After that, let’s run yarn start and verify that all four resolvers work properly: register, login, getUser, and getUsers. If nothing strange happens, let’s jump right into the next section.

Setting Up PostgreSQL

As I said earlier, we will use Docker to set up the database because it will make your life much easier. Besides, setting up PostgreSQL is not something that we want to spend our precious time on, right?

The first thing is to make sure you have docker & docker-compose installed. Here’s some useful links that you can use:

Below is the versions of my docker and docker-compose at the time of writing this post:

$ docker -v
Docker version 20.10.0, build 7287ab3
$ docker-compose -v
docker-compose version 1.27.4, build 40524192

So we have docker and docker-compose installed. Next, let’s create a file called Dockerfile inside db folder. That file will give instructions on how to set up an image for PostgreSQL database.

Creating Dockerfile

touch ./src/db/Dockerfile

The content of the file is super simple, though. We only need to pull the posgresql image and then specify the script to execute when starting the container:

FROM postgres:12.5-alpine

COPY create.sql /docker-entrypoint-initdb.d

What script do we want it to execute at the beginning? Well, we need to use a database for the application, so we need to create it first. And the easiest way to do this is via a .sql file, let’s go ahead and create it:

touch ./src/db/create.sql

Then, inside the newly created file, add the following line to create a database named graphql_app, that’s the database that we’re gonna use:

CREATE DATABASE graphql_app

That’s what we need to do to prepare for the postgresql image. We can go ahead to build and run the image. However, I rarely run a docker image directly. Instead, I love running docker images using docker-compose. It provides a much better way to do the configuration, especially when you want to run two or more containers.

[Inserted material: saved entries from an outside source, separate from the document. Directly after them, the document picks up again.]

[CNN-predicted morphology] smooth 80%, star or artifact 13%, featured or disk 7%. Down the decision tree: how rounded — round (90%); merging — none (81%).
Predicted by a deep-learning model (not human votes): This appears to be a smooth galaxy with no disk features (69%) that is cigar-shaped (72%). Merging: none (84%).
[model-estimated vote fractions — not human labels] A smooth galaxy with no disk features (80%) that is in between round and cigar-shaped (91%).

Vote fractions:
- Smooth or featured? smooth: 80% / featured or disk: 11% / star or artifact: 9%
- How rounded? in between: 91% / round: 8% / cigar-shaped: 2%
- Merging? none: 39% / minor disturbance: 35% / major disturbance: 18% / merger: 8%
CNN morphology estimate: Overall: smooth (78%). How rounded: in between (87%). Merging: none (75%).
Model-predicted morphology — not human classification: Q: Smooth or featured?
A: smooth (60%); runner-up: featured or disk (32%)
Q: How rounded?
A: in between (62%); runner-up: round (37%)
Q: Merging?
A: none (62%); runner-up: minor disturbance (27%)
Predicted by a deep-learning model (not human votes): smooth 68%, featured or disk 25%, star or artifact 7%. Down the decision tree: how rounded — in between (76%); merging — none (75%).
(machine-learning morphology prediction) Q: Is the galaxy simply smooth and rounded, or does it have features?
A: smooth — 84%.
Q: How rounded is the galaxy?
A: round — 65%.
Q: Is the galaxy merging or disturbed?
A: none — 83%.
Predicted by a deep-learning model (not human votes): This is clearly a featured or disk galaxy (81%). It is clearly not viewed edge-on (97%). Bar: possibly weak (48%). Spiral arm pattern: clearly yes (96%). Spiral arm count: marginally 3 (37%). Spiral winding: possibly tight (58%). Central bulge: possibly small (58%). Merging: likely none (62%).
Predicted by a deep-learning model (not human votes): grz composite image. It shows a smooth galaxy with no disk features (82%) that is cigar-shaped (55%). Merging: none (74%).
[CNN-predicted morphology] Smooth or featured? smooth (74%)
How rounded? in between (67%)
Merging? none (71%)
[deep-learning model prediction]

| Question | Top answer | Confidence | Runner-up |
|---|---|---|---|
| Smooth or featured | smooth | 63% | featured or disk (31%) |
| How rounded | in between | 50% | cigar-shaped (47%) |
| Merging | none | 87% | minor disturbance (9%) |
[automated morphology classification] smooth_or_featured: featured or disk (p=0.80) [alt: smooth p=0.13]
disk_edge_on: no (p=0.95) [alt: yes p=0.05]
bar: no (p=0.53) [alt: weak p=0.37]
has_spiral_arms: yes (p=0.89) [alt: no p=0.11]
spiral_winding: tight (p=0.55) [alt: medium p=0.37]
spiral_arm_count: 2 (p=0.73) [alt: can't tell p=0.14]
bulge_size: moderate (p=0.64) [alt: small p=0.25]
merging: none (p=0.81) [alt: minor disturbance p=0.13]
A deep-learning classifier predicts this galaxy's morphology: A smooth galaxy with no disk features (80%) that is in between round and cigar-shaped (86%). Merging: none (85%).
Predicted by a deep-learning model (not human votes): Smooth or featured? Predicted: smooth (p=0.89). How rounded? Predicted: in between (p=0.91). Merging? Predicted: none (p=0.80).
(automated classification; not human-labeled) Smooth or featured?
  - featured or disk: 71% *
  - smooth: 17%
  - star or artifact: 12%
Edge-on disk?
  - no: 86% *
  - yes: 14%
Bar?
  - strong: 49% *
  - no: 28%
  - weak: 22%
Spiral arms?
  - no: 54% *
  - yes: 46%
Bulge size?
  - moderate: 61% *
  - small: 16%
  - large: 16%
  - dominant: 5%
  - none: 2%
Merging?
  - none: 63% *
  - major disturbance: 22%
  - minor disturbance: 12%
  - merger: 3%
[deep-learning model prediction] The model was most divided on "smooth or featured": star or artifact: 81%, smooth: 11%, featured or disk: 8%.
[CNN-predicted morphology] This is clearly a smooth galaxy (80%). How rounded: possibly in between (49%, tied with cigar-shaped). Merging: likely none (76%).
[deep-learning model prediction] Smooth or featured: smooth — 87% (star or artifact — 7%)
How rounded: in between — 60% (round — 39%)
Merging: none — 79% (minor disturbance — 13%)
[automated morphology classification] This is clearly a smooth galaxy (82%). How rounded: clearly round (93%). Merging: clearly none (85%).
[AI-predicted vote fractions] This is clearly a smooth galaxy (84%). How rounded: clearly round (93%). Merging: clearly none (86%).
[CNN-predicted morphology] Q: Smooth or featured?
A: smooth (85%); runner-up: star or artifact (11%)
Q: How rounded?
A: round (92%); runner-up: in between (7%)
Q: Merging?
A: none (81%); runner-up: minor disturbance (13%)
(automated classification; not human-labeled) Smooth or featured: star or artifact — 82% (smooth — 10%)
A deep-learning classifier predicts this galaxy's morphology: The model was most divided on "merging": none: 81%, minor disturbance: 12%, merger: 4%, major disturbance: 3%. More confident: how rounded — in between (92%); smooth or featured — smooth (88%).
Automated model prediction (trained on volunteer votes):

Creating docker-compose.yml

That being said, we need to create a file named docker-compose.yml. We will put all the configuration on how containers should run here.

touch docker-compose.yml

Let’s fill it with the content below. That’s the settings for our PostgreSQL container:

version: "3.7"
services:
  db:
    build:
      context: ./src/db
      dockerfile: Dockerfile
    ports:
      - 5050:5432
    volumes:
      - postgres_data:/var/lib/postgresql/data
    environment:
      - POSTGRES_USER=postgres
      - POSTGRES_PASSWORD=postgres

volumes:
   postgres_data:

Pretty straight-forward, right? One tip when using Docker is I’d rather not use the default port for a specific application. For instance, the default port for PostgreSQL is 5432, but here I expose the port 5050 on the host machine. The reason behind that is, on some systems (like Ubuntu or macOS), there’s a high chance that you already have PostgreSQL pre-installed. Therefore, your application will try to connect to your system’s PostgreSQL rather than the one in Docker’s container. One way to be sure is not to use the default port. Doing that also forces you to look up how to configure things rather than relying on default settings.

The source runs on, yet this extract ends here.